Tip 6: Maintain accurate and up-to-date personal information
Even though this does not assist you in protecting your Coinbase account from hackers, if something happens to it or if you lose access to it for any reason, the chances are that Coinbase support will request that you send in some documents proving that you are the account’s legitimate owner.
The company will undoubtedly compare the information on the documents you sent to the personal information in your Coinbase account, so ensure it is accurate and current.
Tip 7: Do thorough research before downloading and install software
It always pays to be extra careful when installing software on your device.

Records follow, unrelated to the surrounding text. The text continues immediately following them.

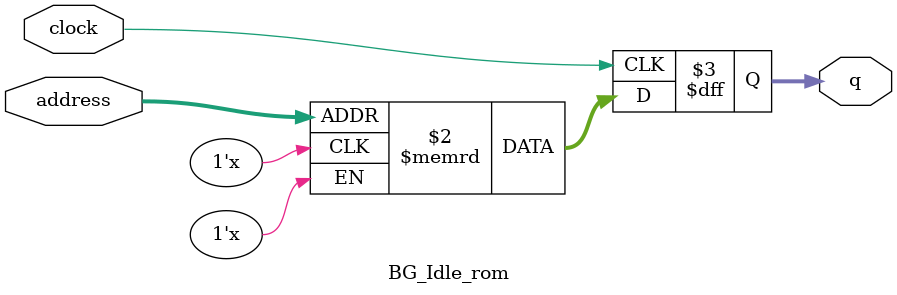
<source format=sv>
module BG_Idle_rom (
	input logic clock,
	input logic [18:0] address,
	output logic [3:0] q
);

logic [3:0] memory [0:307199] /* synthesis ram_init_file = "./BG_Idle/BG_Idle.mif" */;

always_ff @ (posedge clock) begin
	q <= memory[address];
end

endmodule

</source>
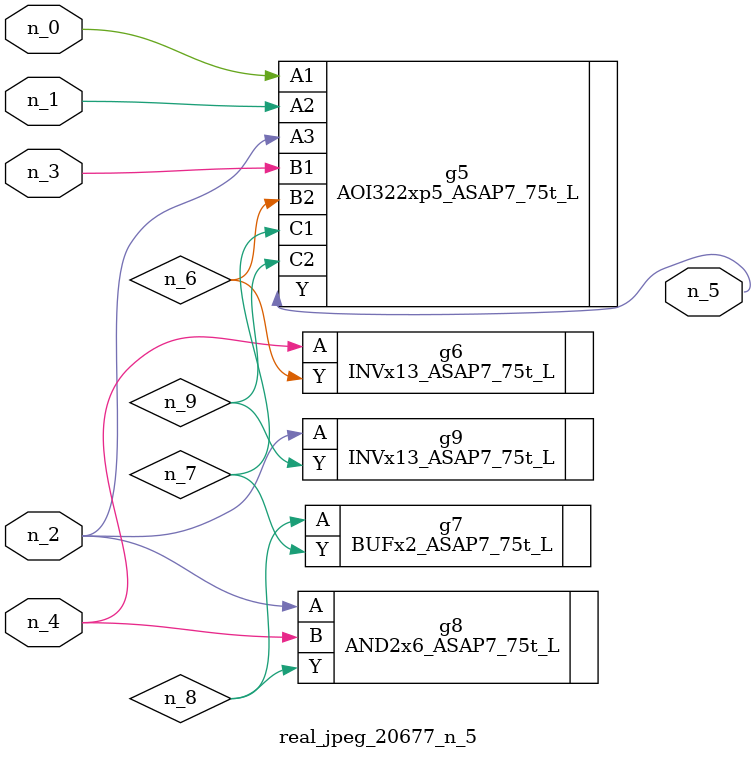
<source format=v>
module real_jpeg_20677_n_5 (n_4, n_0, n_1, n_2, n_3, n_5);

input n_4;
input n_0;
input n_1;
input n_2;
input n_3;

output n_5;

wire n_8;
wire n_6;
wire n_7;
wire n_9;

AOI322xp5_ASAP7_75t_L g5 ( 
.A1(n_0),
.A2(n_1),
.A3(n_2),
.B1(n_3),
.B2(n_6),
.C1(n_7),
.C2(n_9),
.Y(n_5)
);

AND2x6_ASAP7_75t_L g8 ( 
.A(n_2),
.B(n_4),
.Y(n_8)
);

INVx13_ASAP7_75t_L g9 ( 
.A(n_2),
.Y(n_9)
);

INVx13_ASAP7_75t_L g6 ( 
.A(n_4),
.Y(n_6)
);

BUFx2_ASAP7_75t_L g7 ( 
.A(n_8),
.Y(n_7)
);


endmodule
</source>
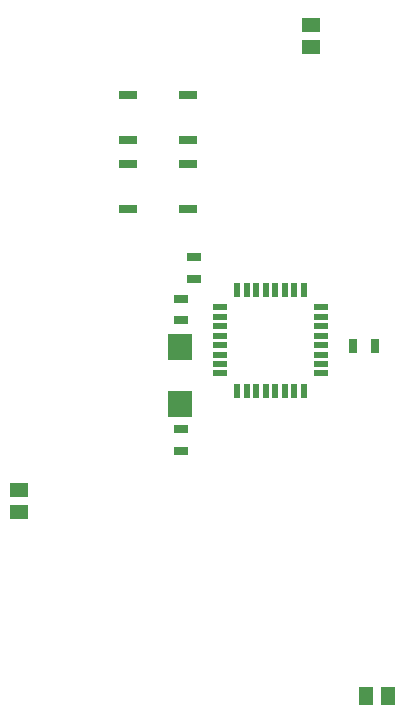
<source format=gtp>
G75*
%MOIN*%
%OFA0B0*%
%FSLAX24Y24*%
%IPPOS*%
%LPD*%
%AMOC8*
5,1,8,0,0,1.08239X$1,22.5*
%
%ADD10R,0.0500X0.0220*%
%ADD11R,0.0220X0.0500*%
%ADD12R,0.0800X0.0900*%
%ADD13R,0.0472X0.0315*%
%ADD14R,0.0591X0.0512*%
%ADD15R,0.0315X0.0472*%
%ADD16R,0.0600X0.0300*%
%ADD17R,0.0512X0.0591*%
D10*
X024210Y024298D03*
X024210Y024613D03*
X024210Y024928D03*
X024210Y025243D03*
X024210Y025557D03*
X024210Y025872D03*
X024210Y026187D03*
X024210Y026502D03*
X027590Y026502D03*
X027590Y026187D03*
X027590Y025872D03*
X027590Y025557D03*
X027590Y025243D03*
X027590Y024928D03*
X027590Y024613D03*
X027590Y024298D03*
D11*
X027002Y023710D03*
X026687Y023710D03*
X026372Y023710D03*
X026057Y023710D03*
X025743Y023710D03*
X025428Y023710D03*
X025113Y023710D03*
X024798Y023710D03*
X024798Y027090D03*
X025113Y027090D03*
X025428Y027090D03*
X025743Y027090D03*
X026057Y027090D03*
X026372Y027090D03*
X026687Y027090D03*
X027002Y027090D03*
D12*
X022898Y025165D03*
X022898Y023265D03*
D13*
X022902Y022439D03*
X022902Y021731D03*
X022902Y026081D03*
X022902Y026789D03*
X023348Y027461D03*
X023348Y028169D03*
D14*
X017502Y019674D03*
X017502Y020422D03*
X027250Y035176D03*
X027250Y035924D03*
D15*
X028661Y025202D03*
X029369Y025202D03*
D16*
X023148Y029765D03*
X023148Y031265D03*
X023152Y032085D03*
X023152Y033585D03*
X021152Y033585D03*
X021152Y032085D03*
X021148Y031265D03*
X021148Y029765D03*
D17*
X029076Y013550D03*
X029824Y013550D03*
M02*

</source>
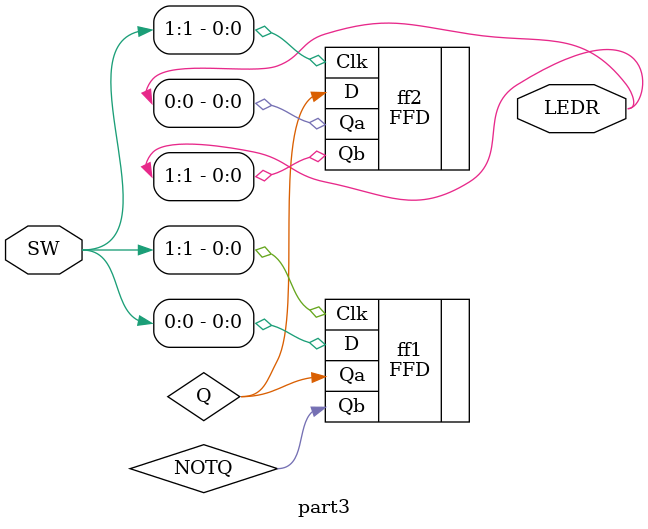
<source format=sv>
module part3(SW,LEDR);
	input logic [1:0] SW;
	output logic [1:0] LEDR;
	logic Q,NOTQ;

	FFD ff1(
		.D(SW[0]),
		.Clk(SW[1]),
		.Qa(Q),
		.Qb(NOTQ)
	);
	
	FFD ff2(
		.D(Q),
		.Clk(SW[1]),
		.Qa(LEDR[0]),
		.Qb(LEDR[1])
	);
	
endmodule

</source>
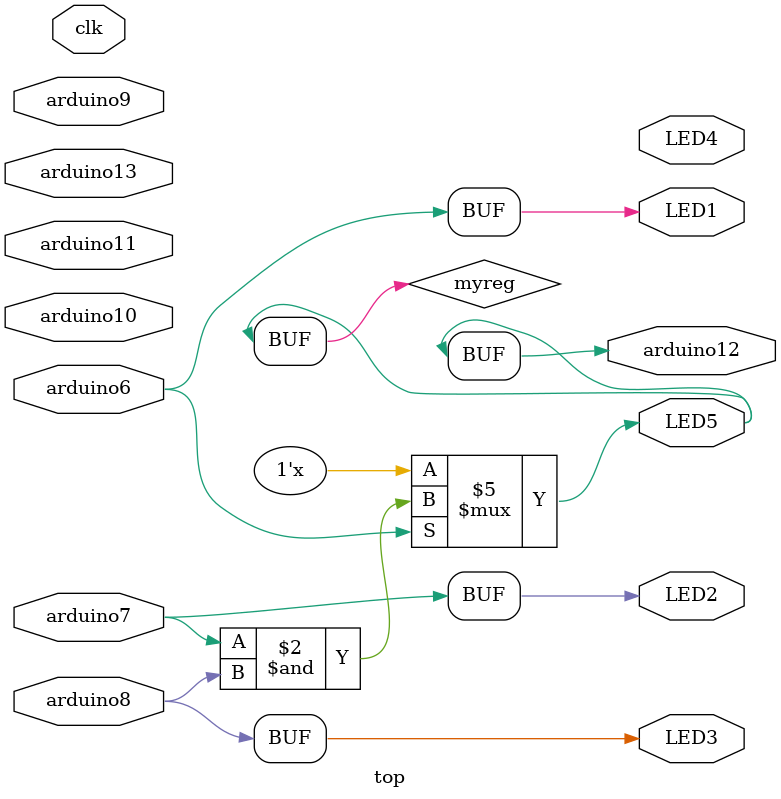
<source format=v>
module top (
	input  clk,
	output LED1,
	output LED2,
	output LED3,
	output LED4,
	output LED5,
	input arduino6,
	input arduino7,
	input arduino8,
	input arduino9,
	input arduino10,
	input arduino11,
	output arduino12,
	input arduino13  // UNO LED!
);

	assign LED1 = arduino6;
	assign LED2 = arduino7;
	assign LED3 = arduino8;

	reg myreg = 0;

	always @(*) begin
		if(arduino6) begin
			myreg = arduino7 & arduino8;
		end
	end

	assign arduino12 = myreg;
	assign LED5 = myreg;

endmodule

</source>
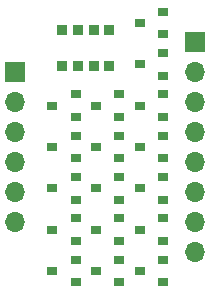
<source format=gbs>
%TF.GenerationSoftware,KiCad,Pcbnew,(5.1.9)-1*%
%TF.CreationDate,2022-08-29T18:21:33+02:00*%
%TF.ProjectId,mux,6d75782e-6b69-4636-9164-5f7063625858,rev?*%
%TF.SameCoordinates,Original*%
%TF.FileFunction,Soldermask,Bot*%
%TF.FilePolarity,Negative*%
%FSLAX46Y46*%
G04 Gerber Fmt 4.6, Leading zero omitted, Abs format (unit mm)*
G04 Created by KiCad (PCBNEW (5.1.9)-1) date 2022-08-29 18:21:33*
%MOMM*%
%LPD*%
G01*
G04 APERTURE LIST*
%ADD10O,1.700000X1.700000*%
%ADD11R,1.700000X1.700000*%
%ADD12R,0.900000X0.900000*%
%ADD13R,0.900000X0.800000*%
G04 APERTURE END LIST*
D10*
%TO.C,J2*%
X136460000Y-59200000D03*
X136460000Y-56660000D03*
X136460000Y-54120000D03*
X136460000Y-51580000D03*
X136460000Y-49040000D03*
D11*
X136460000Y-46500000D03*
%TD*%
D10*
%TO.C,J1*%
X151700000Y-61740000D03*
X151700000Y-59200000D03*
X151700000Y-56660000D03*
X151700000Y-54120000D03*
X151700000Y-51580000D03*
X151700000Y-49040000D03*
X151700000Y-46500000D03*
D11*
X151700000Y-43960000D03*
%TD*%
D12*
%TO.C,RN2*%
X141790000Y-42950000D03*
X140450000Y-42950000D03*
X144450000Y-42950000D03*
X143110000Y-42950000D03*
X141790000Y-45950000D03*
X143110000Y-45950000D03*
X140450000Y-45950000D03*
X144450000Y-45950000D03*
%TD*%
D13*
%TO.C,Q34*%
X143300000Y-63350000D03*
X145300000Y-64300000D03*
X145300000Y-62400000D03*
%TD*%
%TO.C,Q33*%
X147000000Y-63350000D03*
X149000000Y-64300000D03*
X149000000Y-62400000D03*
%TD*%
%TO.C,Q32*%
X147000000Y-59850000D03*
X149000000Y-60800000D03*
X149000000Y-58900000D03*
%TD*%
%TO.C,Q31*%
X147000000Y-56350000D03*
X149000000Y-57300000D03*
X149000000Y-55400000D03*
%TD*%
%TO.C,Q30*%
X147000000Y-52850000D03*
X149000000Y-53800000D03*
X149000000Y-51900000D03*
%TD*%
%TO.C,Q29*%
X147000000Y-49350000D03*
X149000000Y-50300000D03*
X149000000Y-48400000D03*
%TD*%
%TO.C,Q28*%
X147000000Y-45850000D03*
X149000000Y-46800000D03*
X149000000Y-44900000D03*
%TD*%
%TO.C,Q27*%
X147000000Y-42350000D03*
X149000000Y-43300000D03*
X149000000Y-41400000D03*
%TD*%
%TO.C,Q26*%
X139600000Y-59850000D03*
X141600000Y-60800000D03*
X141600000Y-58900000D03*
%TD*%
%TO.C,Q25*%
X139600000Y-63350000D03*
X141600000Y-64300000D03*
X141600000Y-62400000D03*
%TD*%
%TO.C,Q24*%
X139600000Y-49350000D03*
X141600000Y-50300000D03*
X141600000Y-48400000D03*
%TD*%
%TO.C,Q23*%
X143300000Y-59850000D03*
X145300000Y-60800000D03*
X145300000Y-58900000D03*
%TD*%
%TO.C,Q22*%
X143300000Y-56350000D03*
X145300000Y-57300000D03*
X145300000Y-55400000D03*
%TD*%
%TO.C,Q21*%
X143300000Y-52850000D03*
X145300000Y-53800000D03*
X145300000Y-51900000D03*
%TD*%
%TO.C,Q20*%
X143300000Y-49350000D03*
X145300000Y-50300000D03*
X145300000Y-48400000D03*
%TD*%
%TO.C,Q19*%
X139600000Y-56350000D03*
X141600000Y-57300000D03*
X141600000Y-55400000D03*
%TD*%
%TO.C,Q18*%
X139600000Y-52850000D03*
X141600000Y-53800000D03*
X141600000Y-51900000D03*
%TD*%
M02*

</source>
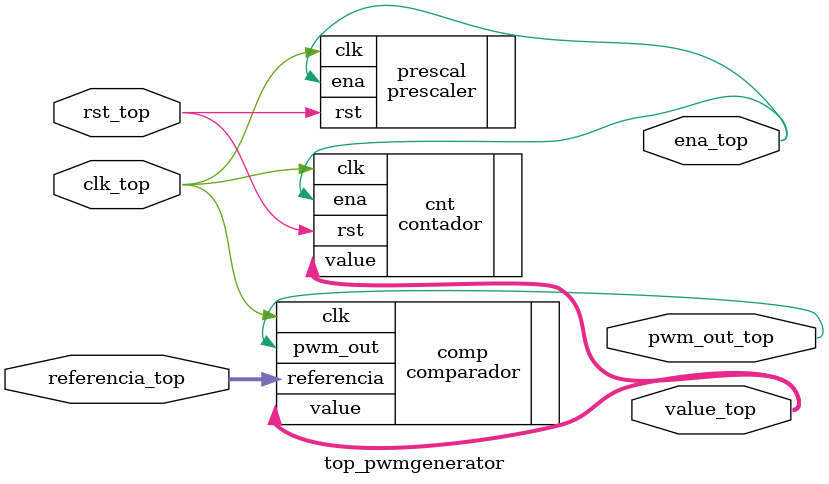
<source format=v>
module top_pwmgenerator #(parameter FRECUENCY_BITS=10, parameter RESOLUTION_BITS=8)(
//inputs
input clk_top, rst_top,
input [RESOLUTION_BITS-1 : 0] referencia_top,
//outputs
output ena_top,
output [RESOLUTION_BITS-1 :0] value_top,
output pwm_out_top
);

//Instanciando Prescaler
prescaler #( .COUNTER_SIZE(FRECUENCY_BITS)) prescal(
//inputs
	.clk	(clk_top),
	.rst	(rst_top),
//outputs	
	.ena	(ena_top)
);

//Instanciando contador de n bits
contador #( .RESOLUTION_BITS(RESOLUTION_BITS)) cnt(
//inputs
	.clk	(clk_top),
	.rst	(rst_top),
	.ena	(ena_top),
//output
	.value (value_top)
);

//Instanciando comparador
comparador #( .RESOLUTION_BITS(RESOLUTION_BITS)) comp(
//inputs
	.clk	(clk_top),
	.value(value_top),
	.referencia	(referencia_top),
//outputs
	.pwm_out(pwm_out_top)
);

endmodule

</source>
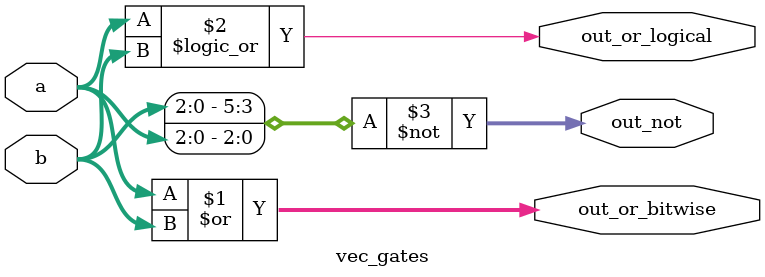
<source format=v>
module vec_gates ( 
    input [2:0] a,
    input [2:0] b,
    output [2:0] out_or_bitwise,
    output out_or_logical,
    output [5:0] out_not
);
    
    assign out_or_bitwise = a | b;
    assign out_or_logical = a || b;
    assign out_not = ~{b, a};
    

endmodule
</source>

There are a few things that you should do to protect your Coinbase account when installing software on the device.
First, make sure you know who created the app and what their background is before downloading it.
Second, always practice due diligence before allowing any third-party applications to access your Coinbase account.
Third, avoid downloading and using suspicious or shady cracked versions of paid apps from unknown websites.
Four, browser plugins may also pose security risks, so always install browser plugins directly through their official repositories for browsers like Chrome or Firefox.
A little prevention goes a long way
2-step verification is a powerful tool for protecting your Coinbase account, but it’s not the only one. Always remember to set up and use strong passwords that are unique among all of your online accounts.
This will help protect you against phishing attacks as well as unauthorized access to your primary two-factor authentication device and Coinbase account.
We also showed you how adding an authenticator app or security key to your Coinbase account increases its security drastically.
The choice between an SMS, authenticator app, or security key as the second-factor authentication method is up to you.
Coinbase is a great way to purchase cryptocurrency and store it securely. If you’re not using your account anymore, we recommend closing it for security reasons.